### TASK DETAILS
Look below for the line containing "only have the"; from there through the line containing "Click on a device", both lines included, please set down each line exactly and nothing else.

(DATA RECORDS)

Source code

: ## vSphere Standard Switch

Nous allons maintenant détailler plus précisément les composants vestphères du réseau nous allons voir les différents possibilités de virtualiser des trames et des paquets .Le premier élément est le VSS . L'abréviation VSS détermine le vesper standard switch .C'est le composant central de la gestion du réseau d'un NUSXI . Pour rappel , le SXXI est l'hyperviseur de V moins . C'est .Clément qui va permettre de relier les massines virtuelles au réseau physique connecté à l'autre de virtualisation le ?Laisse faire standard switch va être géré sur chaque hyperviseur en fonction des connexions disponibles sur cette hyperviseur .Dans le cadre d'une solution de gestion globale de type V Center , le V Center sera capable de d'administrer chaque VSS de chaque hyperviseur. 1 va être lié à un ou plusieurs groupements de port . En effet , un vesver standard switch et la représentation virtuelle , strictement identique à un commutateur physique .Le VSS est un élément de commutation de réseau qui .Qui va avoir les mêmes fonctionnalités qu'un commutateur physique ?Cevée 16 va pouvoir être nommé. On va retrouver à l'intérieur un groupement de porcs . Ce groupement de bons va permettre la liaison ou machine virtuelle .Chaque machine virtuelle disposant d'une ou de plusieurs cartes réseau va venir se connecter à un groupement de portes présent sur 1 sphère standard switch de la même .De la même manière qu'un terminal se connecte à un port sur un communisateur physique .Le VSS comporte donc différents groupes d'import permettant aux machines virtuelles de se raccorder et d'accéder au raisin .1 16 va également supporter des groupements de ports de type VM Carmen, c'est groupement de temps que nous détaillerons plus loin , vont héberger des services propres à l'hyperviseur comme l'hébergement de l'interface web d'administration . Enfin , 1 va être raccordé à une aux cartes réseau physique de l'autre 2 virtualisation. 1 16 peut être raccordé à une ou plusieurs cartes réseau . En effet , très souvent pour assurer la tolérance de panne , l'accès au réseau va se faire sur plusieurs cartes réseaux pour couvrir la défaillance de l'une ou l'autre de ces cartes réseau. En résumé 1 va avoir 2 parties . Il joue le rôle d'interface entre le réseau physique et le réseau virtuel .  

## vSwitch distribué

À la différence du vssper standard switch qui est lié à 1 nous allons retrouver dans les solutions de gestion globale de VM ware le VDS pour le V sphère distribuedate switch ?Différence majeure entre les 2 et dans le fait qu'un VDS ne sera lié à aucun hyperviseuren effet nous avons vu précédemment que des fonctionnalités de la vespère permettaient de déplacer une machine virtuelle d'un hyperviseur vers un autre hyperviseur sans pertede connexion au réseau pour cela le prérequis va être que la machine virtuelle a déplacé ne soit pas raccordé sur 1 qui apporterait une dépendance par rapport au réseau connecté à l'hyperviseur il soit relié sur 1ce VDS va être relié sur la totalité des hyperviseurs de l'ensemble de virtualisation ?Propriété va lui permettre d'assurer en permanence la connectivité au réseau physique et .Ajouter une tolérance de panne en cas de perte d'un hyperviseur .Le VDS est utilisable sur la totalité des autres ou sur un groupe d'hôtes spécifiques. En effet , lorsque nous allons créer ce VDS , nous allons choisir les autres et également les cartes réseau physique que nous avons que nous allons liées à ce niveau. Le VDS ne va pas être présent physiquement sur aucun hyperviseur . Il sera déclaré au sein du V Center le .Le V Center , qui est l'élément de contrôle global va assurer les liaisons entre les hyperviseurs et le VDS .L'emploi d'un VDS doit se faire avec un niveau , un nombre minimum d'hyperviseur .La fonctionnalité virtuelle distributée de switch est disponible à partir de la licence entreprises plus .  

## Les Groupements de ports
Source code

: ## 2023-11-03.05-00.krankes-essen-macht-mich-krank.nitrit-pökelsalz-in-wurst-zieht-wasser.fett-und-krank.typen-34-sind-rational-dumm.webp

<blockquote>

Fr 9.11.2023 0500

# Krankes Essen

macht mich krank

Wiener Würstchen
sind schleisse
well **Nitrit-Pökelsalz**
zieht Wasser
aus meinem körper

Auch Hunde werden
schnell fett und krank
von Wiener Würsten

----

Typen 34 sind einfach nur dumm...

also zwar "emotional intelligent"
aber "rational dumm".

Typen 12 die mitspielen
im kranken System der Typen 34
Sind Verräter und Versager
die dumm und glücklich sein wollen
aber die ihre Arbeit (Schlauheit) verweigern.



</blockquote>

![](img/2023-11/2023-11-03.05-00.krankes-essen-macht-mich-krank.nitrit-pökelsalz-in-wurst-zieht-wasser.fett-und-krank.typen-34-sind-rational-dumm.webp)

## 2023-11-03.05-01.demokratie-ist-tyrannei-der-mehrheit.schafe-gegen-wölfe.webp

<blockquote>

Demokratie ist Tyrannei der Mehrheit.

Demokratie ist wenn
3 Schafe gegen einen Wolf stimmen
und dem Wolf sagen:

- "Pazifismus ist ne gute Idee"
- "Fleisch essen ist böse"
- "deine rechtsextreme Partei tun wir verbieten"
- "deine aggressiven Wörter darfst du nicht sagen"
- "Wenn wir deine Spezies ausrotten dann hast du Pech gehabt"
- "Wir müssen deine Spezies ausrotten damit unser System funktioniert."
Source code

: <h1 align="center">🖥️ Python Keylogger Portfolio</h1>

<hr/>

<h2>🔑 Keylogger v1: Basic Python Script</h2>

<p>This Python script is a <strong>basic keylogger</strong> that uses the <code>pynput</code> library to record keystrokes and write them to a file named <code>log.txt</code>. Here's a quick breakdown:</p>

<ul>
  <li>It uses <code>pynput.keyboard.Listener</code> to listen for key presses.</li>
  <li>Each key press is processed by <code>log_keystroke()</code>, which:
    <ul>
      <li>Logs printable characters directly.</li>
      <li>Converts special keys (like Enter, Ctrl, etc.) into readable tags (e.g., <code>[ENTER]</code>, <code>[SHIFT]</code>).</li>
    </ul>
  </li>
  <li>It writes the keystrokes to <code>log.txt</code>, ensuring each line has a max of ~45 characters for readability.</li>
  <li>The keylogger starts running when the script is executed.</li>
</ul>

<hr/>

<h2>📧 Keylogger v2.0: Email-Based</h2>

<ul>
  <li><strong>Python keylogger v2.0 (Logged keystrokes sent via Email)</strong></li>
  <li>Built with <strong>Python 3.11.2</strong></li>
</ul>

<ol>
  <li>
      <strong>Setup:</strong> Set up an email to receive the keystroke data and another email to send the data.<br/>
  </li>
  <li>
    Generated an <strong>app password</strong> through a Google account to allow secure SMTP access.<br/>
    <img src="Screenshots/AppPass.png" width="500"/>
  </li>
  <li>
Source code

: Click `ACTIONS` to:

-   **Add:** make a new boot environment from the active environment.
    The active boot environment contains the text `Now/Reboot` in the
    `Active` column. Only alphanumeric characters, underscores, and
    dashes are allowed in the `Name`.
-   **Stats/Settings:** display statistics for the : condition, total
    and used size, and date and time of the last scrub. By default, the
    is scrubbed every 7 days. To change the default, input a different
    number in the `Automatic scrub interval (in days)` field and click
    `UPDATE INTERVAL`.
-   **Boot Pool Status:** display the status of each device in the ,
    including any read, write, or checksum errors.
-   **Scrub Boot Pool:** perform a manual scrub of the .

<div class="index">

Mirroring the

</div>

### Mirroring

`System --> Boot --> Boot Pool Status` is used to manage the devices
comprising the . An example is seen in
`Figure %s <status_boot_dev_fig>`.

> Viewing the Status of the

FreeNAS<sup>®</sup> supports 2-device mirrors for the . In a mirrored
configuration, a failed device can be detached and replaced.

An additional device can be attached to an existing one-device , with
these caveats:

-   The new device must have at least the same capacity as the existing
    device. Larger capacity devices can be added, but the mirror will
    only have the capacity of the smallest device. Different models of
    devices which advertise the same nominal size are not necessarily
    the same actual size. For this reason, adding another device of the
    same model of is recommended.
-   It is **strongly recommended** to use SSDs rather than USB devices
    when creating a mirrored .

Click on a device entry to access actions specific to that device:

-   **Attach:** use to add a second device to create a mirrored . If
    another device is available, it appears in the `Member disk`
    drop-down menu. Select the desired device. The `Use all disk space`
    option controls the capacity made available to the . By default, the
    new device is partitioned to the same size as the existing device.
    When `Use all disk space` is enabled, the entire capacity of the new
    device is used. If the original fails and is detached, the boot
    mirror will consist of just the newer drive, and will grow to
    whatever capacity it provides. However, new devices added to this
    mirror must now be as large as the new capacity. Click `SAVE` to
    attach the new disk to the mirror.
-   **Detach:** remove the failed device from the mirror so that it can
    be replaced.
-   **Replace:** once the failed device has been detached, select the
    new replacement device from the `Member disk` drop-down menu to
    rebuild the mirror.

(End DATA RECORDS)

### RESULT BELOW
    only have the capacity of the smallest device. Different models of
    devices which advertise the same nominal size are not necessarily
    the same actual size. For this reason, adding another device of the
    same model of is recommended.
-   It is **strongly recommended** to use SSDs rather than USB devices
    when creating a mirrored .

Click on a device entry to access actions specific to that device:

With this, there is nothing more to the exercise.